PROBLEM – Below are some entries; state how many of their lines include the word "cuối" and give no more than that number.

[Start of Attachment]

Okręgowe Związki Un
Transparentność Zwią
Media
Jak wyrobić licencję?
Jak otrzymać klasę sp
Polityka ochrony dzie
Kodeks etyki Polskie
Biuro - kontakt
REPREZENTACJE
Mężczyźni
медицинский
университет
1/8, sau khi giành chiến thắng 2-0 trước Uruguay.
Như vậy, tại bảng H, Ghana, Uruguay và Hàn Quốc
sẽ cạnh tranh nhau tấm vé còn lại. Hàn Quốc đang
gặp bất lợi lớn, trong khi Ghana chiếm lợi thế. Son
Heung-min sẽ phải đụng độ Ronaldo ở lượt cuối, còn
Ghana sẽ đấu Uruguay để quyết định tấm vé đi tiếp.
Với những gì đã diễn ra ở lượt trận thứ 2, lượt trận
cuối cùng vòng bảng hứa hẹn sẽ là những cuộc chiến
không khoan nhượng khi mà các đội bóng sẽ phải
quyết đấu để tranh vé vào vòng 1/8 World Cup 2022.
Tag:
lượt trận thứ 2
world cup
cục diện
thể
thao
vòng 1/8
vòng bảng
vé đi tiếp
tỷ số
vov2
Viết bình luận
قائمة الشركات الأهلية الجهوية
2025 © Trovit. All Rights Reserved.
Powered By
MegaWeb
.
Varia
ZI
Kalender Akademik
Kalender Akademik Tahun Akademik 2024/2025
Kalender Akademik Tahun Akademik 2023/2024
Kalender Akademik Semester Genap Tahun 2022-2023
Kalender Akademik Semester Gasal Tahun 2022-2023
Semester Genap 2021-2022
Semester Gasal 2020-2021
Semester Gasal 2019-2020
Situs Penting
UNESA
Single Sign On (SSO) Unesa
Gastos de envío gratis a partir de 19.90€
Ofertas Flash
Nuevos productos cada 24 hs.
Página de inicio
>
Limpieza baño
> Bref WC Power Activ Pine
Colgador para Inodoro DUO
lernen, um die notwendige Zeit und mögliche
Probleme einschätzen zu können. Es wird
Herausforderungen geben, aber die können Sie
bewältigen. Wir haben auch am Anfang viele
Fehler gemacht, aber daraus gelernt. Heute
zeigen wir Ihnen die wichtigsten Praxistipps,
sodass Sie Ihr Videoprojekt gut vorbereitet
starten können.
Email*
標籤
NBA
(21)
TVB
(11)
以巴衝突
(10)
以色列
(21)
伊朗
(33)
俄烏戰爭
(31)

[End of Attachment]

WORKED SOLUTION – 2